35  Gibbs sampling - M2L5

Bayesian Statistics: Techniques and Models

An introduction to the Gibbs sampling algorithm for sampling from complex probability distributions.
Monte Carlo Estimation
Keywords

Gibbs sampling, Markov Chain Monte Carlo, Full conditional distributions, Bayesian inference, MCMC, Conditional distributions, Conjugate priors, Normal distribution, Inverse gamma distribution, Scaled inverse chi-square distribution, R programming, Statistical modeling, Bayesian statistics

Gibbs sampling is a Gibbs sampling is named after the physicist Josiah Willard Gibbs, in reference to an analogy between the sampling algorithm and statistical physics. The algorithm was described in (Geman and Geman 1984) by brothers Stuart and Donald Geman, and became popularized in the statistics community for calculating marginal probability distribution, especially the posterior distribution. Gibbs sampling is better suited for sampling from models with many variables by sampling them one at a time from a full conditional distribution.

Gibbs sampler
  • Gibbs sampler cartoon:
    • Each panel (Step 1, Step 2, …, Step K) showd the 1D conditional distribution for a single coordinate (\theta_{k}\mid\theta_{-k},y)
    • The cartoon has a log \pi(\theta_{-k}\mid y) as a reminder of “log posterior thinking.”
    • The red dot on the x-axis is the new sampled value for that co-ordinate
    • The dashed vertical line indicates where we sampled x
    • The dashed horizontal line indicates the corresponding value of the conditional distribution at the new sampled value
    • The red dot on the y-axis is the value of the conditional distribution at the new sampled value
    • I(\cdot) is the information and H(\cdot) is the entropy indicating a way to quantify how much knowing one block of variables reduces uncertainty about the other. This matters because in the Gibbs sampler, the chain often mixes slowly: updating one coordinate doesn’t “forget” the others quickly because the posterior ties them together. So lower mutual information and higher entropy means faster mixing.
    • The big arrow on top indicates the next step of the Gibbs sampler, which is to update the next sweep!
Figure 35.1: Statmath, CC BY-SA 4.0 https://creativecommons.org/licenses/by-sa/4.0, via Wikimedia Commons
TipHow does the Gibbs sampling simplify updating multiple parameters in MCMC?

It divides the process into updating one parameter at a time using (potentially convenient) full conditional distributions. The price we pay for this convenience is

  1. the work required to find full conditional distributions and
  2. the sampler may require more iterations to fully explore the posterior distribution as the draws tend to be more correlated since they share information in the form of parameters.

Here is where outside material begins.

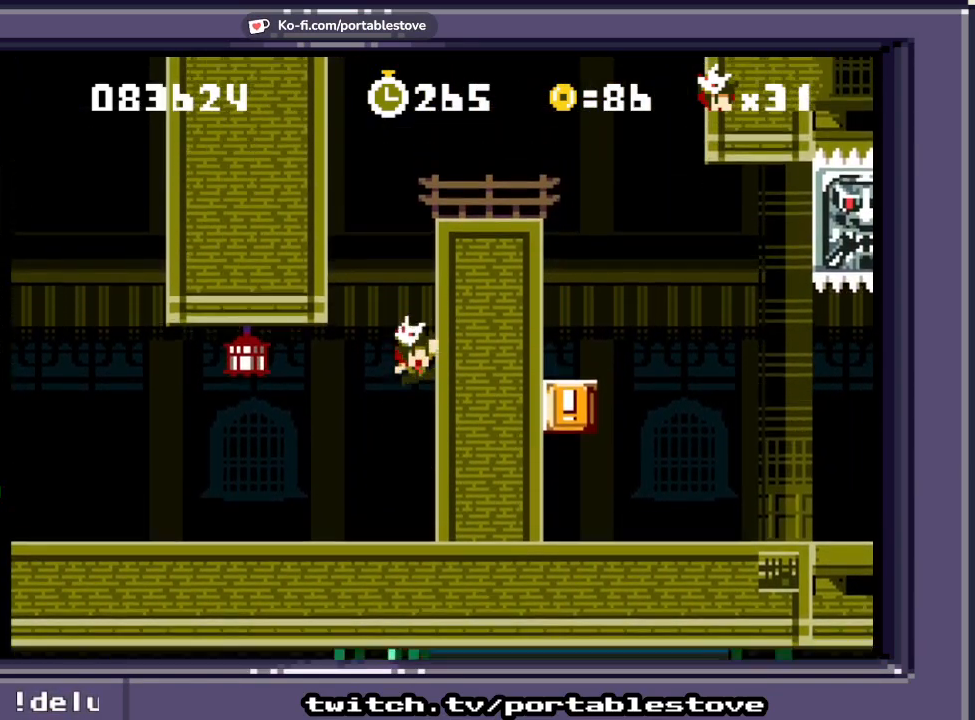
{"buttons": ["X", "DPAD_LEFT"], "events": [[100, "A", "up"], [200, "DPAD_LEFT", "down"], [267, "X", "down"]]}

It is also possible to run a Gibbs sampler that draws from the “full” conditional distribution of multiple parameters. We would then cycle through and update blocks of parameters.

35.0.1 Multiple parameter sampling and full conditional distributions 🎥

Figure 35.2: Multiple parameter sampling and full conditional distributions

So far, we have demonstrated MCMC for a single parameter.

What if we seek the posterior distribution of multiple parameters, and that posterior distribution does not have a standard form?

One option is to perform Metropolis-Hastings (M-H) by sampling candidates for all parameters at once, and accepting or rejecting all of those candidates together. While this is possible, it can get complicated.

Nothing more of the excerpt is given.